> _TEXT FOR ANALYSIS_
- Opening Delimiter -

Sponsored By

Talkdesk AI Trainer: Another Brick in the WallTalkdesk AI Trainer: Another Brick in the Wall

A new human in the loop tool enhances contact center capabilities by allowing agents to create high-quality training data using their domain expertise.

Zeus Kerravala

April 12, 2021

4 Min Read
Talkdesk AI Trainer: Another Brick in the Wall
Image: Andrey Popov - stock.adobe.com

Earlier this month, cloud contact center provider Talkdesk announced the first human-in-the-loop (HITL) tool for contact centers. HITL is commonly used in artificial intelligence (AI) to leverage both machine and human learning to create machine learning (ML) models. The process would be to load a bunch of data into a machine-learning algorithm to train the data. The model would run, humans would score the data, then the algorithm runs again. This happens until the AI has been fully trained and can make decisions on its own.

- Closing Delimiter -

> _DATASET EXCERPT_
- Opening Delimiter -

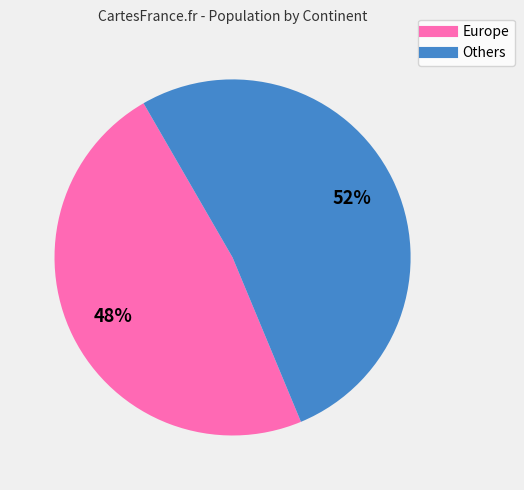

Is there a majority slice in this chart?

Yes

- Closing Delimiter -

> _WORK ORDER 1_
In the article on the Talkdesk AI Trainer, what kind of company is Talkdesk described as?
> _WORK ORDER 2_
Carry on the article about the Talkdesk AI Trainer, starting after its last sentence.

> _EXERCISE RESPONSE 1_
A cloud contact center provider.

> _EXERCISE RESPONSE 2_
In actuality, almost all AI uses HITL to some degree, but the humans that are in the loop are typically highly specialized and highly paid data scientists because working with the models is sometimes difficult. This new service, Talkdesk AI Trainer, allows agents with domain knowledge to tweak and improve the AI models without requiring a data scientist. The secret is a quality assurance system called “Agreement” that ensures outliers are removed from the training set. This results in more accurate models, which leads to improved accuracy, higher rates of automated self-service, lower costs, and ultimately increased customer satisfaction. Perhaps what’s most interesting is that the service can be “turned on” without the usual data gymnastics required to move data to-and-from a training location. Talkdesk’s Trainer is built into the operational data loop of the contact center.

 

This service also has some interesting implications for contact center agents as they will gain new skills and potentially shift their careers in the burgeoning field of AI. Agents already have the product and customer knowledge and adding in the ability to work with AI systems will be a real boon to current agents. One of the concerns of AI systems is that they will replace people and eliminate jobs. I’m certainly not going to say that won’t happen but there will also be more jobs created in the field of AI. I’m expecting the net job market to grow because of AI but it will require new skills.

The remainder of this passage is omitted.